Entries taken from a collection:
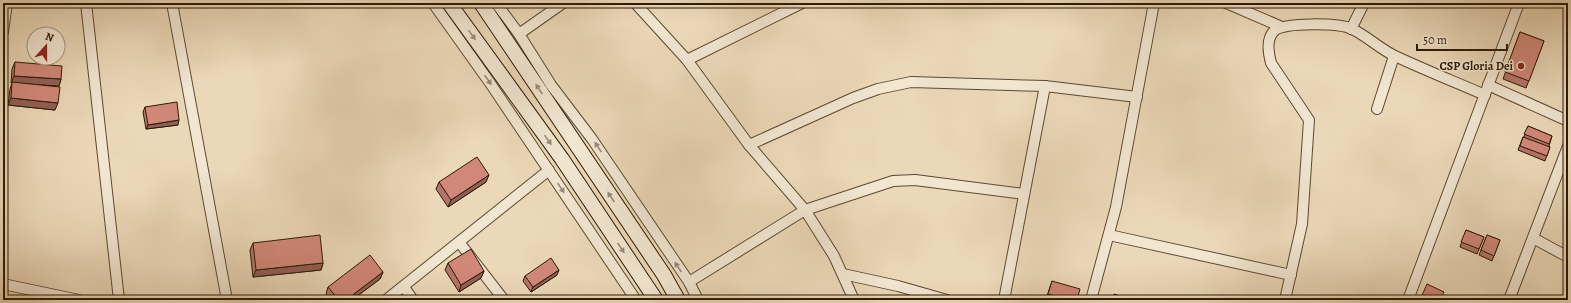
<svg xmlns="http://www.w3.org/2000/svg" width="1571" height="303" font-family="Alegreya,serif">
  <style>
    .lines { fill: none; stroke-linecap: round; stroke-linejoin: round }
    .street-casing { stroke: #5b4a32; stroke-width: 12 }
    .secondary-casing { stroke: #2b1a05; stroke-width: 16 }
    .street { stroke: #f2e6d1; stroke-width: 10 }
    .secondary { stroke: #f2e6d1; stroke-width: 14 }
    .wall { fill: #b47568; stroke: #2b1a05 }
    .shaded-wall { fill: #925f55; stroke: #2b1a05 }
    .building { fill: #d18879; stroke: #2b1a05 }
    .oneway { fill: #988a75 }
    .poi-dot { fill: #8f2418; stroke: #f2e6d1; stroke-width: 1.5 }
    .labels { text-anchor: middle; dominant-baseline: central; stroke-width: 3; stroke-linejoin: round; paint-order: stroke }
    .poi-label { font-size: 12px; font-weight: bold; fill: #2b1a05; stroke: #f2e6d1; text-anchor: end }
  </style>
  <rect width="100%" height="100%" fill="#ebd8b8"/>
  <filter id="stains"><feTurbulence type="fractalNoise" baseFrequency=".005" numOctaves="4"/><feColorMatrix values="0 0 0 0 .2 0 0 0 0 .09 0 0 0 0 .02 0 0 0 .5 -.17"/></filter>
  <radialGradient id="worn" r=".72"><stop offset=".6" stop-color="#630" stop-opacity="0"/><stop offset="1" stop-color="#630" stop-opacity=".3"/></radialGradient>
  <g class="lines">
    <!-- street casing -->
    <g class="street-casing">
      <g id="street">
        <path d="M86 3 119 300"/>
        <path d="M172 3 227 300"/>
        <path d="M433 3 490 83 636 300"/>
        <path d="M496 3 519 34 551 85 592 139 689 282 698 300"/>
        <path d="M635 3 687 60 749 145 805 210 834 256 854 300"/>
        <path d="M1226 3 1282 27"/>
        <path d="M1351 29 1364 3"/>
        <path d="M3 32 7 3"/>
        <path d="M519 34 563 3"/>
        <path d="M687 60 802 3"/>
        <path d="M1488 85 1568 121"/>
        <path d="M1377 109 1394 56"/>
        <path d="M749 145 853 98 878 89 911 82 1045 86 1137 97"/>
        <path d="M1109 235 1291 275"/>
        <path d="M1533 238 1568 257"/>
        <path d="M459 242 504 300"/>
        <path d="M843 274 898 286 947 300"/>
        <path d="M689 282 805 210 893 181 915 180 1024 194"/>
        <path d="M3 284 79 300"/>
        <path d="M404 287 413 300"/>
        <path d="M386 300 549 170"/>
        <path d="M1004 300 1045 86"/>
        <path d="M1091 300 1116 207 1154 3"/>
        <path d="M1285 300 1302 224 1309 120 1271 63C1268 52 1266 39 1274 31 1285 22 1339 23 1352 29 1367 36 1380 49 1395 56 1425 70 1455 82 1485 95"/>
        <path d="M1408 300 1519 3"/>
        <path d="M1509 300 1568 146"/>
      </g>
    </g>
    <!-- secondary casing -->
    <g class="secondary-casing">
      <g id="secondary">
        <path d="M449 3 562 159 656 300"/>
        <path d="M481 3 664 275 678 300"/>
      </g>
    </g>
    <!-- street -->
    <use href="#street" class="street"/>
    <!-- secondary -->
    <use href="#secondary" class="secondary"/>
  </g>
  <!-- wall -->
  <g class="wall">
    <path d="M1520 32 1544 41 1526 88 1503 79Z"/>
    <path d="M15 62 61 79 59 86 43 85 55 110 8 105 10 89 12 83H11L12 69Z"/>
    <path d="M145 107 178 125 146 129 143 112Z"/>
    <path d="M1528 126 1552 136 1549 146 1550 147 1545 161 1518 150 1523 137H1524Z"/>
    <path d="M439 182H486L448 207 436 189Z"/>
    <path d="M1466 230 1484 237 1477 254 1460 247Z"/>
    <path d="M1487 235 1500 240 1492 261 1479 255Z"/>
    <path d="M253 243 323 263 321 270 253 277 250 250Z"/>
    <path d="M448 263 484 271 481 278 459 292 445 270Z"/>
    <path d="M383 272 380 279 352 300H331L326 294 328 287Z"/>
    <path d="M557 275 531 292 523 281 525 276Z"/>
    <path d="M1052 281 1077 300H1049L1046 299Z"/>
  </g>
  <!-- shaded-wall -->
  <g class="shaded-wall">
    <path d="M14 76 61 79 59 86 11 83Z"/>
    <path d="M11 98 58 103 55 110 8 105Z"/>
    <path d="M179 120 178 125 146 129 148 125Z"/>
    <path d="M489 175 486 182 448 207 451 200Z"/>
    <path d="M323 263 321 270 253 277 256 270Z"/>
    <path d="M559 270 557 275 531 292 533 287Z"/>
    <path d="M484 271 481 278 459 292 461 285Z"/>
    <path d="M383 272 380 279 352 300H346Z"/>
  </g>
  <!-- building -->
  <g class="building">
    <path d="M1520 32 1544 41 1529 81 1505 72Z"/>
    <path d="M15 62 62 66 61 79 14 76Z"/>
    <path d="M12 82 60 87 58 103 11 98Z"/>
    <path d="M177 102 179 120 148 125 145 107Z"/>
    <path d="M1528 126 1552 136 1549 144 1524 134Z"/>
    <path d="M1523 137 1550 147 1547 156 1520 146Z"/>
    <path d="M477 157 489 175 451 200 439 182Z"/>
    <path d="M1466 230 1484 237 1479 249 1461 242Z"/>
    <path d="M320 235 323 263 256 270 253 243Z"/>
    <path d="M1487 235 1500 240 1494 256 1481 250Z"/>
    <path d="M471 249 484 271 461 285 448 263Z"/>
    <path d="M370 255 383 272 346 300H339L328 287Z"/>
    <path d="M551 258 559 270 533 287 525 276Z"/>
    <path d="M1052 281 1080 289 1077 300H1069L1048 294Z"/>
    <path d="M1427 284 1444 292 1440 300H1420Z"/>
    <path d="M1114 294 1133 300H1112Z"/>
    <path d="M1529 296 1540 300H1528Z"/>
  </g>
  <!-- one-way arrows -->
  <defs><path id="oneway-solid" d="M-6-.8H1V-3.2L6.5 0L1 3.2V.8H-6Z"/></defs>
  <g class="oneway">
    <use href="#oneway-solid" transform="translate(472 35) rotate(54)"/>
    <use href="#oneway-solid" transform="translate(488 80) rotate(55)"/>
    <use href="#oneway-solid" transform="translate(539 89) rotate(-124)"/>
    <use href="#oneway-solid" transform="translate(548 140) rotate(54)"/>
    <use href="#oneway-solid" transform="translate(598 147) rotate(-124)"/>
    <use href="#oneway-solid" transform="translate(561 188) rotate(56)"/>
    <use href="#oneway-solid" transform="translate(611 197) rotate(-124)"/>
    <use href="#oneway-solid" transform="translate(621 248) rotate(56)"/>
    <use href="#oneway-solid" transform="translate(678 267) rotate(-124)"/>
  </g>
  <!-- markers -->
  <circle class="poi-dot" cx="1521" cy="66" r="4"/>
  <g class="labels">
    <!-- poi labels -->
    <g class="poi-label">
      <text x="1513" y="66">CSP Gloria Dei</text>
    </g>
  </g>
  <!-- margin -->
  <rect width="1571" height="303" fill="none" stroke="#ebd8b8" stroke-width="16"/>
  <rect x="4" y="4" width="1563" height="295" fill="none" stroke="#2b1a05" stroke-width="2"/>
  <rect x="8" y="8" width="1555" height="287" fill="none" stroke="#2b1a05"/>
  <!-- north arrow -->
  <g transform="translate(46 46) rotate(21)"><circle r="19" fill="#f2e6d1" stroke="#a2947f"/>
  <path d="M0-3L7 15L0 10L-7 15Z" fill="#8f2418"/>
  <text y="-6" font-size="11" font-weight="bold" text-anchor="middle" fill="#2b1a05">N</text>
  </g>
  <!-- scale -->
  <path d="M1417 44v6h90v-6" fill="none" stroke="#2b1a05" stroke-width="2"/>
  <text x="1423" y="44" font-size="12" fill="#2b1a05" stroke="#f2e6d1" stroke-width="3" paint-order="stroke">50 m</text>
  <rect width="100%" height="100%" filter="url(#stains)"/>
  <rect width="100%" height="100%" fill="url(#worn)"/>
</svg>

**Task requirements**
Scan the lines above for the word "casing". Return each one that has it.

**Completed task**
    .street-casing { stroke: #5b4a32; stroke-width: 12 }
    .secondary-casing { stroke: #2b1a05; stroke-width: 16 }
    <!-- street casing -->
    <g class="street-casing">
    <!-- secondary casing -->
    <g class="secondary-casing">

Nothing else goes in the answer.